Using the data below, copy out all lines with the word "https".

### Records from a data collection
◇ ◇ ◇ ◇

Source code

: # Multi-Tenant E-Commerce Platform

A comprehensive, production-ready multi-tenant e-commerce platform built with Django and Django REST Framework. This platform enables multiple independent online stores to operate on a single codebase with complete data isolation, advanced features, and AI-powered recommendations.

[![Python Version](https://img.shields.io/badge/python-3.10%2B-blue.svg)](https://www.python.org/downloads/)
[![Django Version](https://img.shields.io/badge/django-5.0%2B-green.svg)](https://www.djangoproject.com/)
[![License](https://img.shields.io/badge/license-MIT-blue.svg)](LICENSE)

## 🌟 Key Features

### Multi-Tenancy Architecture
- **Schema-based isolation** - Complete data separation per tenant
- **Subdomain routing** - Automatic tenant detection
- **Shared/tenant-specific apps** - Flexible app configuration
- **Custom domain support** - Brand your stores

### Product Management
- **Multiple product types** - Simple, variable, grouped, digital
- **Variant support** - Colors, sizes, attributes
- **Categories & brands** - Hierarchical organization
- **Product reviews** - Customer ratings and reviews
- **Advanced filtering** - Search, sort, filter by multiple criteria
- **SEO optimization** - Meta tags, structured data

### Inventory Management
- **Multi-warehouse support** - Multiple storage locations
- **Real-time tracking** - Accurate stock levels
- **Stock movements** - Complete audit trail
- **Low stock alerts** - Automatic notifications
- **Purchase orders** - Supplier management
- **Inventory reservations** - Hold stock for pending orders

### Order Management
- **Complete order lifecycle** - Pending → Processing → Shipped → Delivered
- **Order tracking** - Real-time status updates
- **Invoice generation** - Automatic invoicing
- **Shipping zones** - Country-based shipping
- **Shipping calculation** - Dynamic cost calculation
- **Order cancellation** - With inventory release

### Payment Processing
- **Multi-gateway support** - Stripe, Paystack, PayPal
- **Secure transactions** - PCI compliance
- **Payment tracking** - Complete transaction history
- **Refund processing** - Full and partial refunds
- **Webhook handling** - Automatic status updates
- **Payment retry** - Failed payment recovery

◇ ◇ ◇ ◇

### EXERCISE SOLUTION
[![Python Version](https://img.shields.io/badge/python-3.10%2B-blue.svg)](https://www.python.org/downloads/)
[![Django Version](https://img.shields.io/badge/django-5.0%2B-green.svg)](https://www.djangoproject.com/)
[![License](https://img.shields.io/badge/license-MIT-blue.svg)](LICENSE)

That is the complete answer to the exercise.